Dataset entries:
---------------

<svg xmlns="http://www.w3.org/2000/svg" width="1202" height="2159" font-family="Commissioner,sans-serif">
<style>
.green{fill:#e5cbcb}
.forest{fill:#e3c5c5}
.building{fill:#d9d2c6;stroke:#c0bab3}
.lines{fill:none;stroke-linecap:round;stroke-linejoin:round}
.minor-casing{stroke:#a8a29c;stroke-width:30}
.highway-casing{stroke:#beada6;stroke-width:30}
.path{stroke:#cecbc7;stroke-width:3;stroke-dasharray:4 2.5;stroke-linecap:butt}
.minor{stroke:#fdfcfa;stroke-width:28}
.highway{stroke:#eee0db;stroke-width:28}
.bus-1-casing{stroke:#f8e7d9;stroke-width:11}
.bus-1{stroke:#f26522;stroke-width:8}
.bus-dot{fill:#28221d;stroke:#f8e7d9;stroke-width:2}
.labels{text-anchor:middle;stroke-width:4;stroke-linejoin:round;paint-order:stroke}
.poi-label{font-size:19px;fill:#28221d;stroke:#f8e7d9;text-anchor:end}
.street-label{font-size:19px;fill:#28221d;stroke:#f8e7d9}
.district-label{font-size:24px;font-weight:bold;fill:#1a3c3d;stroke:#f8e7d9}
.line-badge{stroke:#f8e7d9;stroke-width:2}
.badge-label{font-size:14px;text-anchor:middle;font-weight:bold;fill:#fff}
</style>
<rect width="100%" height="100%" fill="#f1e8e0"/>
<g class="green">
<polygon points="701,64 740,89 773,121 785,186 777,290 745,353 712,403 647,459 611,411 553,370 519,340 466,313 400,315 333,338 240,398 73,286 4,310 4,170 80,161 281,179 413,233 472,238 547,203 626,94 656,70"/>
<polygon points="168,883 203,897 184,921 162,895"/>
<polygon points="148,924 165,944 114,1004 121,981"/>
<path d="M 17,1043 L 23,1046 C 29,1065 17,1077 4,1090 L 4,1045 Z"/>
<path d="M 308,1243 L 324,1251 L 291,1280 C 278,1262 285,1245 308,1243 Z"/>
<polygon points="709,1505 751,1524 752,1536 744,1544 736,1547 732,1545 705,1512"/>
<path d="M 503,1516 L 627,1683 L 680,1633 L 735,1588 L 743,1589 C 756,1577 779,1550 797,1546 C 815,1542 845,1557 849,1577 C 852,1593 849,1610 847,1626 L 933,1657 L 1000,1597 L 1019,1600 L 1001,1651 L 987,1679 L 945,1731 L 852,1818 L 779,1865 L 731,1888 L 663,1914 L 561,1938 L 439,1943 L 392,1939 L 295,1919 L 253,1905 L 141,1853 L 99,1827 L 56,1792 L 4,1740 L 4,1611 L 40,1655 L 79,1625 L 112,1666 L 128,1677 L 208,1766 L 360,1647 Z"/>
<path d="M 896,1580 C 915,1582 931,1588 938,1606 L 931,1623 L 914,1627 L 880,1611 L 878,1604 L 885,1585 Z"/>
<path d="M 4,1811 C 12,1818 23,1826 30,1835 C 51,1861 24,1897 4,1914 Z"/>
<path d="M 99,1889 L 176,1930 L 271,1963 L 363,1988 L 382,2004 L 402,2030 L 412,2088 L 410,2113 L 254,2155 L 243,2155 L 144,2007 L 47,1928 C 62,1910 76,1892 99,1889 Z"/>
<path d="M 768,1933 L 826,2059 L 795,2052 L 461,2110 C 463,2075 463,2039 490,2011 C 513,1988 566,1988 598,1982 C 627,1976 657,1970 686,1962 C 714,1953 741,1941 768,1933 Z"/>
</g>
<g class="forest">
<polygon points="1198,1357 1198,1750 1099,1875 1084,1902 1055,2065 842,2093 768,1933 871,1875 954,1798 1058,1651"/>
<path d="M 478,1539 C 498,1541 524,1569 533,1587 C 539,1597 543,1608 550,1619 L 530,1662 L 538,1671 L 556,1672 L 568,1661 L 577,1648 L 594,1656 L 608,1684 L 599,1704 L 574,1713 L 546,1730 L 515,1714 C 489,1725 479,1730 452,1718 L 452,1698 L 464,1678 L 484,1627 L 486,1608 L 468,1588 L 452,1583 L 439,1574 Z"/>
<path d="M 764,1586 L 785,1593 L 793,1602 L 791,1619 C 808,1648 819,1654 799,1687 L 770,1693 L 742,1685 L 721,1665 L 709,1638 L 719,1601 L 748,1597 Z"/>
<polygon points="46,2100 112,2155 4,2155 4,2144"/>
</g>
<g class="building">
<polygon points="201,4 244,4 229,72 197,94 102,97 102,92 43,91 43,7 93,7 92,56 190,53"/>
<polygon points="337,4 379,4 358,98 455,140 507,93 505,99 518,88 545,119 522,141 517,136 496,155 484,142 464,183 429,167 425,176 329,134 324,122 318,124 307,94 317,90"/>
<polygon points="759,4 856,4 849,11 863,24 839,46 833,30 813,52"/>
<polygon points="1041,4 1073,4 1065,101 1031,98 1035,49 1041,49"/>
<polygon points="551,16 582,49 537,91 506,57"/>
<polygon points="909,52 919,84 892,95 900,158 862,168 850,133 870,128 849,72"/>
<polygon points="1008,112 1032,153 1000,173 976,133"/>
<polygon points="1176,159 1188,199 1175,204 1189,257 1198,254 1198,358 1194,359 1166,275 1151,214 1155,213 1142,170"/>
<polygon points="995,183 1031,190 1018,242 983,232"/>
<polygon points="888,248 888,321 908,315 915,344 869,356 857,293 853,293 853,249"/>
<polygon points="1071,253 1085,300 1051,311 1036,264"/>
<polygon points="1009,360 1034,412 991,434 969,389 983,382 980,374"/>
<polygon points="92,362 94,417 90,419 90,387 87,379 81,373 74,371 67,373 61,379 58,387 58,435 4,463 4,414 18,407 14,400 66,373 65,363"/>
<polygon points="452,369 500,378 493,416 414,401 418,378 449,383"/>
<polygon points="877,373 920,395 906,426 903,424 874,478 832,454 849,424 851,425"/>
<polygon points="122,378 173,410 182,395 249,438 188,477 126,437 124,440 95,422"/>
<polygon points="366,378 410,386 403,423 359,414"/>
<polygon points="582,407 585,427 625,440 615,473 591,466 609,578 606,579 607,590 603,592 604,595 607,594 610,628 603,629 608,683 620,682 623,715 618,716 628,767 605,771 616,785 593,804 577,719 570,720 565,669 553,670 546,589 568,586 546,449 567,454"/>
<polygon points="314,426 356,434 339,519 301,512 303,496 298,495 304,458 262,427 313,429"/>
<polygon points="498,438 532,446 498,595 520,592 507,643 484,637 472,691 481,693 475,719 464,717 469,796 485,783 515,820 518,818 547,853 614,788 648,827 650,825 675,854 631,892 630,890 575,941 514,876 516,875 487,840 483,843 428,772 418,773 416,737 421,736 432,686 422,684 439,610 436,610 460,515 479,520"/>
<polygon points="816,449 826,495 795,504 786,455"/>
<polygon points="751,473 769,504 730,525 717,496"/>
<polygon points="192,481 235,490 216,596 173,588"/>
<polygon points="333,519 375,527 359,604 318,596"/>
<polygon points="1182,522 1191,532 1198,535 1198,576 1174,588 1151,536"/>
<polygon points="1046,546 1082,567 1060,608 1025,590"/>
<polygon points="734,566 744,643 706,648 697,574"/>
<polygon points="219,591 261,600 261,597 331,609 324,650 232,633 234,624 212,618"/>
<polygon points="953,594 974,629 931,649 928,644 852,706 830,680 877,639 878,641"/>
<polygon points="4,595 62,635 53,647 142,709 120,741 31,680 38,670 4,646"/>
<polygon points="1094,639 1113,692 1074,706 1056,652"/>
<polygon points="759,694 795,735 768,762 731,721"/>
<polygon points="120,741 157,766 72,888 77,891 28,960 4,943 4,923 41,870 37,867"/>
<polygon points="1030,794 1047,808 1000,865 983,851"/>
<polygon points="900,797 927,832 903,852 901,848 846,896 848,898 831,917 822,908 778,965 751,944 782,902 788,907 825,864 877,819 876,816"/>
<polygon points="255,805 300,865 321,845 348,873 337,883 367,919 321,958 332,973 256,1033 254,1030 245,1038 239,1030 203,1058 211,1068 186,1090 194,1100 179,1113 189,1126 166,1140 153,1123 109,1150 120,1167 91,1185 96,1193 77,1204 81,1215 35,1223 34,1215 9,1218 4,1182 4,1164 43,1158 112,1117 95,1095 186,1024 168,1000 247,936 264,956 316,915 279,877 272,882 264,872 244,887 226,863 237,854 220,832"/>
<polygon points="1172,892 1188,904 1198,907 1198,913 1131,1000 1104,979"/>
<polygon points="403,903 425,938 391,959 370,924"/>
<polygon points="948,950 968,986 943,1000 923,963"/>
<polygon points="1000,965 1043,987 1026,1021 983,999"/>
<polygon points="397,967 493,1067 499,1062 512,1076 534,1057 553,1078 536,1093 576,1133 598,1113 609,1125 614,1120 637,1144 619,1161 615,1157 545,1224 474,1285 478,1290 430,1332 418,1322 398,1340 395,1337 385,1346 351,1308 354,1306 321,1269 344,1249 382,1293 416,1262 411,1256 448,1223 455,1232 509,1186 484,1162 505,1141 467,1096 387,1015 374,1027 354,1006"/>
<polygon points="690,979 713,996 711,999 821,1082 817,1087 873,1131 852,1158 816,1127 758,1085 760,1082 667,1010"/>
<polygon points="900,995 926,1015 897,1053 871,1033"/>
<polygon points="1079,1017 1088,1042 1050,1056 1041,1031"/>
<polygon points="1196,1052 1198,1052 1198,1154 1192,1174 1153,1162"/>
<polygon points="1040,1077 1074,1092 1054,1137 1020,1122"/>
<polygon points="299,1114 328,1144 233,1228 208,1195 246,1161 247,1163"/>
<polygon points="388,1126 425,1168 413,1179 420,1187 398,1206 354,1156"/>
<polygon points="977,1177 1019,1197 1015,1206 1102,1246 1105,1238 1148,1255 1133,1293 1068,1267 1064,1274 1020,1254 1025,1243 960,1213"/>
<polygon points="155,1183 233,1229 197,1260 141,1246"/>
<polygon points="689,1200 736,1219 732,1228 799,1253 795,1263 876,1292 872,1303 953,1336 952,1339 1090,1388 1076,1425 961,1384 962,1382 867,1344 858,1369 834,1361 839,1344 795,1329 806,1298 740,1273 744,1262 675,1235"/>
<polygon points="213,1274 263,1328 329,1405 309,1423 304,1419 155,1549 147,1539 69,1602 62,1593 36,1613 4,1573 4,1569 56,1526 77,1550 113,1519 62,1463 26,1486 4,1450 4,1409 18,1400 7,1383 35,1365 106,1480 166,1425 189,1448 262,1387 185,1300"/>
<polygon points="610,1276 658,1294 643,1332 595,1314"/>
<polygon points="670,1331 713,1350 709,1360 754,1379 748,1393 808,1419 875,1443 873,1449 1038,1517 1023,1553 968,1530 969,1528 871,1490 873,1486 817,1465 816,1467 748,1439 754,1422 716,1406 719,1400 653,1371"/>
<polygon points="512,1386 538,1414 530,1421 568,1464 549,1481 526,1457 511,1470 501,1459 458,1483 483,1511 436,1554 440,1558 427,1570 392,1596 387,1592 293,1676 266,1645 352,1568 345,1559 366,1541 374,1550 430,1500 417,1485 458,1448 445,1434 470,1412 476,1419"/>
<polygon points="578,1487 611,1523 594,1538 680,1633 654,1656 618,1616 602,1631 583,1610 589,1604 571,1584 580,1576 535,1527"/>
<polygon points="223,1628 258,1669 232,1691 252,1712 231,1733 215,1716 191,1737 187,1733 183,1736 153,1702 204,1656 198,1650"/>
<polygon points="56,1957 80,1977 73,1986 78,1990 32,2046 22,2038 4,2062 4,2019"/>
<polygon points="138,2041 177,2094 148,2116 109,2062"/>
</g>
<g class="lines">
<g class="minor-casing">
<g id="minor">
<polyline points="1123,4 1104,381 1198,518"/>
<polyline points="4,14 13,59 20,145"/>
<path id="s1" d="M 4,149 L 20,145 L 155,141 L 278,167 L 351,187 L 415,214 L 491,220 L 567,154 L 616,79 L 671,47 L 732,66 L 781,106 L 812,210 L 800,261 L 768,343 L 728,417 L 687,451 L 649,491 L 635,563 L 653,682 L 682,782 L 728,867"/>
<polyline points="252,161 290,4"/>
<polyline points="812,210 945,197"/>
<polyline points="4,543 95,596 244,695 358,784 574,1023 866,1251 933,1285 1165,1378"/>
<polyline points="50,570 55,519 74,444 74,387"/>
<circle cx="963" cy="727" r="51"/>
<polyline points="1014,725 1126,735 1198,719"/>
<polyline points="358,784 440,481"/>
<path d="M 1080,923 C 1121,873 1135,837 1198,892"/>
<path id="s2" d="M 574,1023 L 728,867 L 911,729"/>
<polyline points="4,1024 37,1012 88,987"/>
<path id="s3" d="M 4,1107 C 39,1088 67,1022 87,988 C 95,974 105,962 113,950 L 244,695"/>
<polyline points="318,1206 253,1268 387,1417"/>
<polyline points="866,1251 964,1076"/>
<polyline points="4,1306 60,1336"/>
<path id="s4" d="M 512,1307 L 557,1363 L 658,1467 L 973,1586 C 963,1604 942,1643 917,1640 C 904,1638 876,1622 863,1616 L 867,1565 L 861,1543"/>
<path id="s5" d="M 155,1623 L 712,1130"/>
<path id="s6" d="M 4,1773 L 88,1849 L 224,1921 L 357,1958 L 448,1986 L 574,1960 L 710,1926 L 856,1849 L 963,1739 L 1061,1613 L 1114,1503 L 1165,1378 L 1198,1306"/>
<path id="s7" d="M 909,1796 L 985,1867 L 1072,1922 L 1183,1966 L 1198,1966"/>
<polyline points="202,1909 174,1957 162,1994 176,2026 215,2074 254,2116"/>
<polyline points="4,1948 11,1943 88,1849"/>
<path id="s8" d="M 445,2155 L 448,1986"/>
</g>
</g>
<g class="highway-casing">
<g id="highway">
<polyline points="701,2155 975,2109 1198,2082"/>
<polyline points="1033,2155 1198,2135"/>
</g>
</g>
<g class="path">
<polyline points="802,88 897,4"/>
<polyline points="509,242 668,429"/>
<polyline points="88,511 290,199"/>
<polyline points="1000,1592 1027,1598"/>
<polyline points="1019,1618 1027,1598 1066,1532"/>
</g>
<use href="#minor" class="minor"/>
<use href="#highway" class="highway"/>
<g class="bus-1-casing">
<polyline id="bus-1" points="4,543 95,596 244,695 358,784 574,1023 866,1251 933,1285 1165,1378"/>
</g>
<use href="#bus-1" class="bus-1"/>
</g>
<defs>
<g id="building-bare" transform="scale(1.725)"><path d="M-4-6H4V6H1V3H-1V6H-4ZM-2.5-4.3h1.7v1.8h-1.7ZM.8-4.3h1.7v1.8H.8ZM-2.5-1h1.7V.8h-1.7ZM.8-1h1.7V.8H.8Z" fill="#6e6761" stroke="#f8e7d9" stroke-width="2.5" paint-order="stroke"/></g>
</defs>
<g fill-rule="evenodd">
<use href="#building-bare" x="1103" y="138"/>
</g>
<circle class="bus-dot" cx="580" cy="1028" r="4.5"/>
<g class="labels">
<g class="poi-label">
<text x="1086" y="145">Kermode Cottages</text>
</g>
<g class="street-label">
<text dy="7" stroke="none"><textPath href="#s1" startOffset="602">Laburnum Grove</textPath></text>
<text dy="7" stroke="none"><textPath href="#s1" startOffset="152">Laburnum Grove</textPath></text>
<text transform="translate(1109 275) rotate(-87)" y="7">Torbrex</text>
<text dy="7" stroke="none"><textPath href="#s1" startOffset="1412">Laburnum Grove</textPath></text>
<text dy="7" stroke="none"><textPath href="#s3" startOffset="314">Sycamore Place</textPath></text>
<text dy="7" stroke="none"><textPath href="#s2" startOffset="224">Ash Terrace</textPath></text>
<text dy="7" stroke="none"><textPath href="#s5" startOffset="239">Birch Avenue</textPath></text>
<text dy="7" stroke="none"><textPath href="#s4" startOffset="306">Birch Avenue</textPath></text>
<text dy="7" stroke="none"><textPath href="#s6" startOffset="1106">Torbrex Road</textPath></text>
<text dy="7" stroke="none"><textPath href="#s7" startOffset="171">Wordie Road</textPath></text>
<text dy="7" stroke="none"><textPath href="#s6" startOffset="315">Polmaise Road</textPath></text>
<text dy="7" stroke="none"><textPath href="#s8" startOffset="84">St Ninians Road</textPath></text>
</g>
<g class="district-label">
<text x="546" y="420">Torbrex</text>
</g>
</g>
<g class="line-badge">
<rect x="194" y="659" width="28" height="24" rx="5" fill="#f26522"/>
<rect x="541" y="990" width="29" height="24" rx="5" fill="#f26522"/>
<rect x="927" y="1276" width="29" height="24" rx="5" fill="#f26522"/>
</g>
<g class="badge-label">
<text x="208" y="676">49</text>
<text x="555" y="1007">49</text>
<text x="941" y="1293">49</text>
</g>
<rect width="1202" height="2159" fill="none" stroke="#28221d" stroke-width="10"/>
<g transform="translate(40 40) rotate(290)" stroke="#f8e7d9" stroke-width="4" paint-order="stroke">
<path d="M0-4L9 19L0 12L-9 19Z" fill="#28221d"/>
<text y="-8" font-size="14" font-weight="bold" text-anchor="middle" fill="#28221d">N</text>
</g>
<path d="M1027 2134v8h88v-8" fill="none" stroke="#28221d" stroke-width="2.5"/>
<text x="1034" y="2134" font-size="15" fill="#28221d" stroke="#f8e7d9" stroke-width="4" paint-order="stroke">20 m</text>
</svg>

---------------

— Your goal —
Within the entries, find all lines that contain "linecap" and copy each one.

— The answer —
.lines{fill:none;stroke-linecap:round;stroke-linejoin:round}
.path{stroke:#cecbc7;stroke-width:3;stroke-dasharray:4 2.5;stroke-linecap:butt}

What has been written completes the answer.